Top of Data records

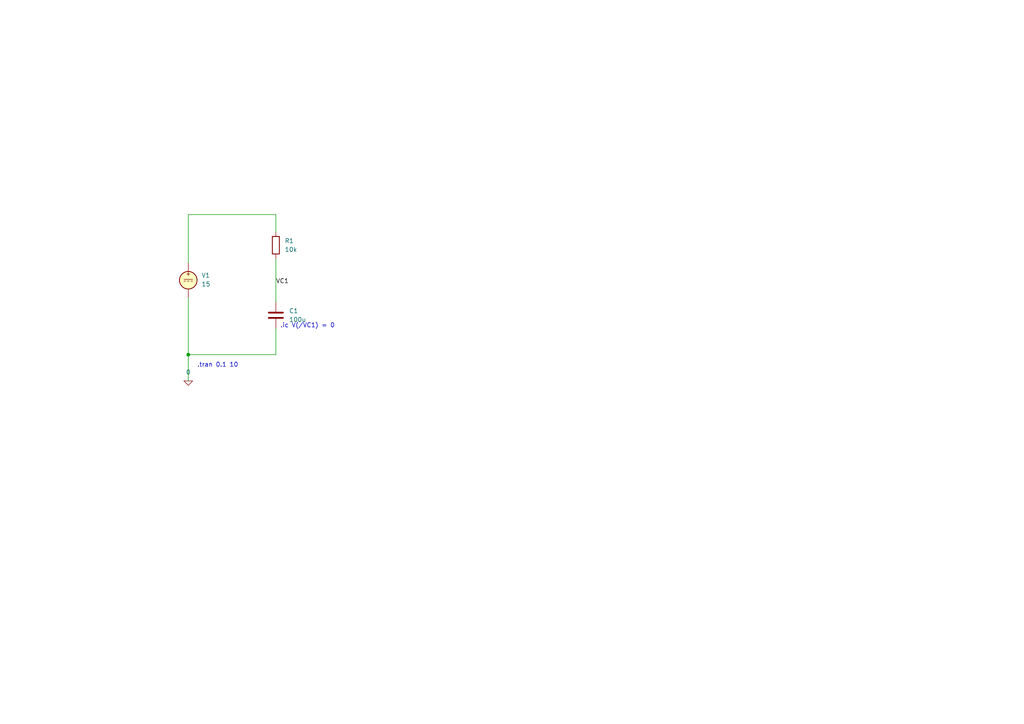
<source format=kicad_sch>
(kicad_sch (version 20230121) (generator eeschema)

  (uuid 99492fb6-9732-4374-845c-9bac2aeac83a)

  (paper "A4")

  

  (junction (at 54.61 102.87) (diameter 0) (color 0 0 0 0)
    (uuid f3d60def-734c-47d6-a7c3-e03fc9b26654)
  )

  (wire (pts (xy 80.01 74.93) (xy 80.01 87.63))
    (stroke (width 0) (type default))
    (uuid 1487e6ed-7744-47ff-a73f-37fd1efd5a43)
  )
  (wire (pts (xy 54.61 62.23) (xy 80.01 62.23))
    (stroke (width 0) (type default))
    (uuid 20cf6b25-d3d7-40f9-935d-cec5225c7dd1)
  )
  (wire (pts (xy 54.61 102.87) (xy 54.61 110.49))
    (stroke (width 0) (type default))
    (uuid 292d210f-33a0-4c3b-b759-692f8e0483e9)
  )
  (wire (pts (xy 54.61 102.87) (xy 54.61 86.36))
    (stroke (width 0) (type default))
    (uuid 5e1e0483-d41e-40d8-9853-213b45bb736d)
  )
  (wire (pts (xy 54.61 76.2) (xy 54.61 62.23))
    (stroke (width 0) (type default))
    (uuid 976b5fdf-549f-4483-b9b0-ebab111e2435)
  )
  (wire (pts (xy 80.01 62.23) (xy 80.01 67.31))
    (stroke (width 0) (type default))
    (uuid 9a03ad07-bc85-49f1-ad10-494f4aa2a575)
  )
  (wire (pts (xy 80.01 102.87) (xy 54.61 102.87))
    (stroke (width 0) (type default))
    (uuid b7cad477-8f0b-4f4b-965f-5efe810269a6)
  )
  (wire (pts (xy 80.01 95.25) (xy 80.01 102.87))
    (stroke (width 0) (type default))
    (uuid ed09becd-c668-4cf1-a89b-5f40501a30e3)
  )

  (text ".tran 0.1 10" (at 57.15 106.68 0)
    (effects (font (size 1.27 1.27)) (justify left bottom))
    (uuid d0498571-143d-4042-8e9d-4861205f3609)
  )
  (text ".ic V(/VC1) = 0" (at 81.28 95.25 0)
    (effects (font (size 1.27 1.27)) (justify left bottom))
    (uuid d86048ac-20c5-4e70-8fcc-f2ded5812636)
  )

  (label "VC1" (at 80.01 82.55 0) (fields_autoplaced)
    (effects (font (size 1.27 1.27)) (justify left bottom))
    (uuid 93600ee6-68a3-450d-9cc3-12f46d1226db)
  )

  (symbol (lib_id "Simulation_SPICE:VDC") (at 54.61 81.28 0) (unit 1)
    (in_bom yes) (on_board yes) (dnp no) (fields_autoplaced)
    (uuid 6e093c2a-9c53-4a23-9ffe-8b163adffbeb)
    (property "Reference" "V1" (at 58.42 79.8802 0)
      (effects (font (size 1.27 1.27)) (justify left))
    )
    (property "Value" "15" (at 58.42 82.4202 0)
      (effects (font (size 1.27 1.27)) (justify left))
    )
    (property "Footprint" "" (at 54.61 81.28 0)
      (effects (font (size 1.27 1.27)) hide)
    )
    (property "Datasheet" "~" (at 54.61 81.28 0)
      (effects (font (size 1.27 1.27)) hide)
    )
    (property "Sim.Pins" "1=+ 2=-" (at 54.61 81.28 0)
      (effects (font (size 1.27 1.27)) hide)
    )
    (property "Sim.Type" "DC" (at 54.61 81.28 0)
      (effects (font (size 1.27 1.27)) hide)
    )
    (property "Sim.Device" "V" (at 54.61 81.28 0)
      (effects (font (size 1.27 1.27)) (justify left) hide)
    )
    (pin "1" (uuid fc5a8726-1213-44bd-be53-ab058c7994b1))
    (pin "2" (uuid 9bb73afe-a537-404d-bb87-9204364bac98))
    (instances
      (project "rc"
        (path "/99492fb6-9732-4374-845c-9bac2aeac83a"
          (reference "V1") (unit 1)
        )
      )
    )
  )

  (symbol (lib_id "Simulation_SPICE:0") (at 54.61 110.49 0) (unit 1)
    (in_bom yes) (on_board yes) (dnp no) (fields_autoplaced)
    (uuid ba38ae54-6104-4e99-a5e3-71551985c915)
    (property "Reference" "#GND01" (at 54.61 113.03 0)
      (effects (font (size 1.27 1.27)) hide)
    )
    (property "Value" "0" (at 54.61 107.95 0)
      (effects (font (size 1.27 1.27)))
    )
    (property "Footprint" "" (at 54.61 110.49 0)
      (effects (font (size 1.27 1.27)) hide)
    )
    (property "Datasheet" "~" (at 54.61 110.49 0)
      (effects (font (size 1.27 1.27)) hide)
    )
    (pin "1" (uuid 46a224d9-f735-4650-a573-ef545590125b))
    (instances
      (project "rc"
        (path "/99492fb6-9732-4374-845c-9bac2aeac83a"
          (reference "#GND01") (unit 1)
        )
      )
    )
  )

  (symbol (lib_id "Device:R") (at 80.01 71.12 0) (unit 1)
    (in_bom yes) (on_board yes) (dnp no) (fields_autoplaced)
    (uuid d5aa1b05-0c1c-4c67-b340-34725c28bb9b)
    (property "Reference" "R1" (at 82.55 69.85 0)
      (effects (font (size 1.27 1.27)) (justify left))
    )
    (property "Value" "10k" (at 82.55 72.39 0)
      (effects (font (size 1.27 1.27)) (justify left))
    )
    (property "Footprint" "" (at 78.232 71.12 90)
      (effects (font (size 1.27 1.27)) hide)
    )
    (property "Datasheet" "~" (at 80.01 71.12 0)
      (effects (font (size 1.27 1.27)) hide)
    )
    (pin "1" (uuid 8b6549be-dc53-449e-8538-db1dd3d72d3b))
    (pin "2" (uuid 7472bfc8-2041-4b57-ab90-92019fe1aab3))
    (instances
      (project "rc"
        (path "/99492fb6-9732-4374-845c-9bac2aeac83a"
          (reference "R1") (unit 1)
        )
      )
    )
  )

  (symbol (lib_id "Device:C") (at 80.01 91.44 0) (unit 1)
    (in_bom yes) (on_board yes) (dnp no) (fields_autoplaced)
    (uuid d62b41ce-1645-4b20-a6df-e0e598d47a40)
    (property "Reference" "C1" (at 83.82 90.17 0)
      (effects (font (size 1.27 1.27)) (justify left))
    )
    (property "Value" "100u" (at 83.82 92.71 0)
      (effects (font (size 1.27 1.27)) (justify left))
    )
    (property "Footprint" "" (at 80.9752 95.25 0)
      (effects (font (size 1.27 1.27)) hide)
    )
    (property "Datasheet" "~" (at 80.01 91.44 0)
      (effects (font (size 1.27 1.27)) hide)
    )
    (property "Sim.Device" "C" (at 80.01 91.44 0)
      (effects (font (size 1.27 1.27)) hide)
    )
    (property "Sim.Pins" "1=+ 2=-" (at 80.01 91.44 0)
      (effects (font (size 1.27 1.27)) hide)
    )
    (pin "1" (uuid 996a4f98-bbec-4b85-9173-dfd671b6ae80))
    (pin "2" (uuid dd8fb3e3-b5ce-4957-80f5-7409b9aba463))
    (instances
      (project "rc"
        (path "/99492fb6-9732-4374-845c-9bac2aeac83a"
          (reference "C1") (unit 1)
        )
      )
    )
  )

  (sheet_instances
    (path "/" (page "1"))
  )
)

</source>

Bottom of Data records

▶ _Directions_
Beginning with the first line of the records and ending with the line that contains "(wire (pts (xy 54.61 62.23)", reproduce every line exactly, omitting pictures and adding nothing.

▶ _Written reply_
<source format=kicad_sch>
(kicad_sch (version 20230121) (generator eeschema)

  (uuid 99492fb6-9732-4374-845c-9bac2aeac83a)

  (paper "A4")

  

  (junction (at 54.61 102.87) (diameter 0) (color 0 0 0 0)
    (uuid f3d60def-734c-47d6-a7c3-e03fc9b26654)
  )

  (wire (pts (xy 80.01 74.93) (xy 80.01 87.63))
    (stroke (width 0) (type default))
    (uuid 1487e6ed-7744-47ff-a73f-37fd1efd5a43)
  )
  (wire (pts (xy 54.61 62.23) (xy 80.01 62.23))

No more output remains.